**Task list**:
A - Translate this sentence from the weather forecasting project plan below into Spanish: "The purpose of this task is to find out what the weather will be for a particular place in Australia."
B - Pick up the weather forecasting project plan below after its final sentence and write the next part in the same style.

== Text segment

# Phase 2: Researching and Planning

## Research Your Chosen Issue: Dive deep into your chosen data scenario. What's the problem or topic you're exploring? Document your findings in Jupyter notebook.
The purpose of this task is to find out what the weather will be for a particular place in Australia. This is important as it allows people to plan their day accordingly; bring a jumper if it's going to be cold, an umbrella if it's going to rain, etc. I feel it's necessary to carry out this analysis as it can provide another viewpoint to what the weather may be; so people can make a more informed guess by looking at this different algorithm which may be more or less accurate than the real weather prediction but then be able to compare it with the current predictions for maximum accuracy. Everyone can benefit and use the info this will create; everyone wants to know how their day will be - from planning an outing to deciding whether or not to bring a jumper to work. But, I have found through research that this is a very hard problem [that has a lot of different aspects to it](https://media.bom.gov.au/social/blog/1696/explainer-how-meteorologists-forecast-the-weather/), but this project will aim to at least give it my best shot and provide another viewpoint to what the weather may be like. 

### Privacy and security
I'm sourcing my data from different sources:
 - The Australian Buero of Meteorology's FTP site
   - There is lots of data the BOM tries to protect. It does not do a good job at it. But, their FTP site is open to all and they don't care about people using the data there.
   - FTP sites **ARE NOT** secure **AT ALL**, but it's publicly avaliable and no credentials will be used to login, so it is OK because if someone were to intercept the data requests they would only get the same data that is avaliable to everyone else and nothing private.
   - Even so, the fact that they still use an outdated method of file transfer is not very good - they aren't adhering to their responsibilities to protect the user's privacy. But, with something that's open to the internet, there's nothing really to hide there.
 - [An open-source Buero of Meteorology API](https://open-meteo.com/en/docs/bom-api) to get the current and past couple of days of weather
   - This is secure, with it sending requests which are proven to be a very secure method of interacting with the internet.

====
== The data

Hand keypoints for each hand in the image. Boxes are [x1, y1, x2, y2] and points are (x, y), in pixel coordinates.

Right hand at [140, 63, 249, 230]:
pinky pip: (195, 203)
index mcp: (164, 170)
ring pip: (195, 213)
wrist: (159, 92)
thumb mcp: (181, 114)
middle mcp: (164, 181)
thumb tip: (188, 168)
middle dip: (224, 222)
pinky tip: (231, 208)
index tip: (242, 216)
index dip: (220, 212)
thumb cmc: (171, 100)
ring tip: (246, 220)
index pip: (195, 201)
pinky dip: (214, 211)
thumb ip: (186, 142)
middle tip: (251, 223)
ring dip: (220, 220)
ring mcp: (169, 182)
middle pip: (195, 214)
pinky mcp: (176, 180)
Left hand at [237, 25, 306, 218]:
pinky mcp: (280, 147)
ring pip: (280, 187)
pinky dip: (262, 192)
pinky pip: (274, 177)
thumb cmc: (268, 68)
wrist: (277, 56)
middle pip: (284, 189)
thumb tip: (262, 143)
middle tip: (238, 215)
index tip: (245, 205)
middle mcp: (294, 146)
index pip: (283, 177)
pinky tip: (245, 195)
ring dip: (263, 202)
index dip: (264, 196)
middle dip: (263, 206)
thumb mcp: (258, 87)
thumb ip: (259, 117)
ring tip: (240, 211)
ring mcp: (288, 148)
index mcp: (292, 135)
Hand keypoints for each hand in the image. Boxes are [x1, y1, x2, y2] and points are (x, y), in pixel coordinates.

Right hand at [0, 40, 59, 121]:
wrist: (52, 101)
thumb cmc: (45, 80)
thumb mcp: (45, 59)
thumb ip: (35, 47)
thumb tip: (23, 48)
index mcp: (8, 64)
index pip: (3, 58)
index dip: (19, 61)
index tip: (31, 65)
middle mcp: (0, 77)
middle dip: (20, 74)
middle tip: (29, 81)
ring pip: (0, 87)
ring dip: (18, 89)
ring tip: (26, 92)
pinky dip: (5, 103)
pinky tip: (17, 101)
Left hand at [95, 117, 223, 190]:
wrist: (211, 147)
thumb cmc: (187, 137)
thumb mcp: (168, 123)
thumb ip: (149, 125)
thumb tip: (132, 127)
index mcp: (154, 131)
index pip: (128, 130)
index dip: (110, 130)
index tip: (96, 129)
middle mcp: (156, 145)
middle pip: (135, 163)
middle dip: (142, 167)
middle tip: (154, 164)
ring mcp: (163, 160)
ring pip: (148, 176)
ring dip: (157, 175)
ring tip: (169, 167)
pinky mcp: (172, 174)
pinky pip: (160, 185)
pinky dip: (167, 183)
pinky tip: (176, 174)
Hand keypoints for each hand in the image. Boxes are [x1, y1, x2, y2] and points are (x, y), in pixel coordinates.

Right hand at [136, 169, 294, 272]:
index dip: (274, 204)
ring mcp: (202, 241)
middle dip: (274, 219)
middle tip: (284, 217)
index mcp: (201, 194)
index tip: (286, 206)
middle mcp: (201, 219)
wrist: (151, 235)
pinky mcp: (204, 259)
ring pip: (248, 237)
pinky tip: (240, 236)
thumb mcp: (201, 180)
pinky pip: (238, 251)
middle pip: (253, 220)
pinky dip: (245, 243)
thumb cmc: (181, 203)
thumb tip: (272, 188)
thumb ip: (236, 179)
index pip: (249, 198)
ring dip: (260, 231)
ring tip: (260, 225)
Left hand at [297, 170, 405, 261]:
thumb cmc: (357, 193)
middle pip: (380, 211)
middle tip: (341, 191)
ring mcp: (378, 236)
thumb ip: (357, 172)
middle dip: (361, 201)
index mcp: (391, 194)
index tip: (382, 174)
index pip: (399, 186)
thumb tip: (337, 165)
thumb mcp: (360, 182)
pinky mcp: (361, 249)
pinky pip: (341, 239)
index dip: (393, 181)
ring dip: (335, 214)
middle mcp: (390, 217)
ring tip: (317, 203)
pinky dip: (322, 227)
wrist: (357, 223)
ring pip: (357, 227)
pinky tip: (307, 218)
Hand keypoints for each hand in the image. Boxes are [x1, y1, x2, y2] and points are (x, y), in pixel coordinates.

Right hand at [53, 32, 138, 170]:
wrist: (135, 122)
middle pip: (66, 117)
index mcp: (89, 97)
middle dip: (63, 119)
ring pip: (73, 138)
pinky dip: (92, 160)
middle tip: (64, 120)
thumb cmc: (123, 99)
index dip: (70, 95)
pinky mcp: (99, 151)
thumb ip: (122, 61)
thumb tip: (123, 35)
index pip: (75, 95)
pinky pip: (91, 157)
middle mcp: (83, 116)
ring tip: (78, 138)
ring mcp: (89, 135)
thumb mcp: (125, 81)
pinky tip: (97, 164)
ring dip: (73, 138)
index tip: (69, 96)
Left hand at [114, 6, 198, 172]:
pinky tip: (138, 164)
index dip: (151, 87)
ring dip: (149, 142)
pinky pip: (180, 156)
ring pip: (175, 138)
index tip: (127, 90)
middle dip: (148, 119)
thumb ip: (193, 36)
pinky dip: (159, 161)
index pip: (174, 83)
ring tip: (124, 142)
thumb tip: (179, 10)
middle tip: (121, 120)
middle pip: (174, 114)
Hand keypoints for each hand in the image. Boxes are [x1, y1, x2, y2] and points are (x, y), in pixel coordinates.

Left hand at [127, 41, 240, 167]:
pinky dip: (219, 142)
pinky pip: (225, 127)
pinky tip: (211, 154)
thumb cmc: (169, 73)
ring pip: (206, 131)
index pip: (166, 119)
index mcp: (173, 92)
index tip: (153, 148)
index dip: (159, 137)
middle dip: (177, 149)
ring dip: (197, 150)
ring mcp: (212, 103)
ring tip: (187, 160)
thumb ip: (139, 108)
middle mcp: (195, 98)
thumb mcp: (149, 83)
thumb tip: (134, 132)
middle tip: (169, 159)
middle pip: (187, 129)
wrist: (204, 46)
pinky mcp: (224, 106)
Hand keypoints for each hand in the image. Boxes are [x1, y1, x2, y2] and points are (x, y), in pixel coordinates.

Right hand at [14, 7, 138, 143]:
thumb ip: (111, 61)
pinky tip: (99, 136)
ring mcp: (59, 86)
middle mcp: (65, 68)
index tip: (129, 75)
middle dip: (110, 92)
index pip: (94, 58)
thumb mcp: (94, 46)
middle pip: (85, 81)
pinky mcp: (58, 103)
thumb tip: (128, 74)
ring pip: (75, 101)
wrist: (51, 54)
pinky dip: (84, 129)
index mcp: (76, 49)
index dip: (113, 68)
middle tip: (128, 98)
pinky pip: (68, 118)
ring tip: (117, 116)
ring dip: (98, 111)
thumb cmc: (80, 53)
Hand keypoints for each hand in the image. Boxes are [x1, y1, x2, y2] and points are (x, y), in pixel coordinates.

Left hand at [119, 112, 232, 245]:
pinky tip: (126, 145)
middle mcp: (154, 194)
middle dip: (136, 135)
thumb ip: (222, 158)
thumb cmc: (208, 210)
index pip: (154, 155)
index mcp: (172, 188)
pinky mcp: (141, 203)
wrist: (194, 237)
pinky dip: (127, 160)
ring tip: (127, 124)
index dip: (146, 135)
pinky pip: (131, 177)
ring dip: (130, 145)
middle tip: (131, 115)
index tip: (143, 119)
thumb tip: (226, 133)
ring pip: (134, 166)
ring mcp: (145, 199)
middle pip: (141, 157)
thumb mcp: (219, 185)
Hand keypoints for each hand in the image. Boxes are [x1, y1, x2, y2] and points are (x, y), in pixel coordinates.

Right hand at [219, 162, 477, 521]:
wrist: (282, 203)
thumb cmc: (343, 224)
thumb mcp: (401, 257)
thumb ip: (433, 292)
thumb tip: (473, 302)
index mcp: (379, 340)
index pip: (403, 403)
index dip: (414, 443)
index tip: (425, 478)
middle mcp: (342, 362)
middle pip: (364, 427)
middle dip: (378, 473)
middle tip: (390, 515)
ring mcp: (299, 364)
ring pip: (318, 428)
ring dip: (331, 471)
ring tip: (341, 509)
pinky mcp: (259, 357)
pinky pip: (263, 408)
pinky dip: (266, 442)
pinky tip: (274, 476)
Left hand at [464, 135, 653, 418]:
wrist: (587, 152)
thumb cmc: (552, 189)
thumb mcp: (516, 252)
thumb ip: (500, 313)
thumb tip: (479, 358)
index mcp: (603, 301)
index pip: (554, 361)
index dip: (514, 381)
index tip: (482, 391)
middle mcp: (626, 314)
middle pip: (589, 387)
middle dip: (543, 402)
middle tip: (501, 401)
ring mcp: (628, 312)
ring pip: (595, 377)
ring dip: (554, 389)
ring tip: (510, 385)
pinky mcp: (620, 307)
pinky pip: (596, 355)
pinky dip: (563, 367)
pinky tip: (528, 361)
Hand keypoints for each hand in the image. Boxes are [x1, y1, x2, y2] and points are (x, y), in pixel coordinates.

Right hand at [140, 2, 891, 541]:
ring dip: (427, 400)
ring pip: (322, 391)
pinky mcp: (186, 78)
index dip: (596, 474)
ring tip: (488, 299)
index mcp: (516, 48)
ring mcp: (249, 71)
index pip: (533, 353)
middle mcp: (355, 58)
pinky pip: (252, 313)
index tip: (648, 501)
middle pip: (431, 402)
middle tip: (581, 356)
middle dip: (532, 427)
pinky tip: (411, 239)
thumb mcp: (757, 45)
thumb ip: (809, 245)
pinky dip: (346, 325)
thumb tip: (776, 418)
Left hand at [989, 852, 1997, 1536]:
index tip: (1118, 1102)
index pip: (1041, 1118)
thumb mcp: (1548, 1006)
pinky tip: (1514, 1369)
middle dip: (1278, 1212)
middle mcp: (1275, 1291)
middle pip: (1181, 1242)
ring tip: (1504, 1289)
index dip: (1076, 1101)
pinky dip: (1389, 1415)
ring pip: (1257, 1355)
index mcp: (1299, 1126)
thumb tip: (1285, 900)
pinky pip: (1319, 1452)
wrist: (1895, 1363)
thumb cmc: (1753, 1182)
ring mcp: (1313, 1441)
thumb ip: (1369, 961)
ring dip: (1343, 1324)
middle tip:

====

**Responses in order**:
A - El propósito de esta tarea es averiguar qué tiempo hará en un lugar concreto de Australia.

B -
   - The data the source needs to protect is their weather data and they need to protect the user's privacy by not sharing it to any external parties

Also, if I were to publish this app, I would have to take into account the fact that no user's data should ever leave their computer and also that this data should not be avaliable for people without access. The only data that's identifiable would be the user's location they chose to train an AI with.

If I were to push the application to the general public, I would need to ensure the application is *scalable* - which means that many people can use it at the same time. I would need to encrypt data such as people's locations (of where they want to train the AI) so no one who intercepts can read those - but anything not related to someone personally (e.g. the website HTML itself) doesn't need encryption.

#### Cyber security
Applications should have many different layers of protection in order to maintain cybersecurity. Here are some of them:
 - User authentification: This means that the user needs to be logged in to ensure that any suspicious activity can be traced and stopped, and also to ensure that the only people who can access the data are those who should.
 - Password hashing: This is the process of taking passwords and making them unreadable to anyone who may intercept the request along the way; so that the user's computer knows the real password and the server knows the real password but when communicating they encrypt it so no one along the way can know the password.
 - Encryption: This is like "locking" your data with a key. It applies a function (there are many good ones out there) to take a password and lock it with a key so you can only find the real data if you have the key.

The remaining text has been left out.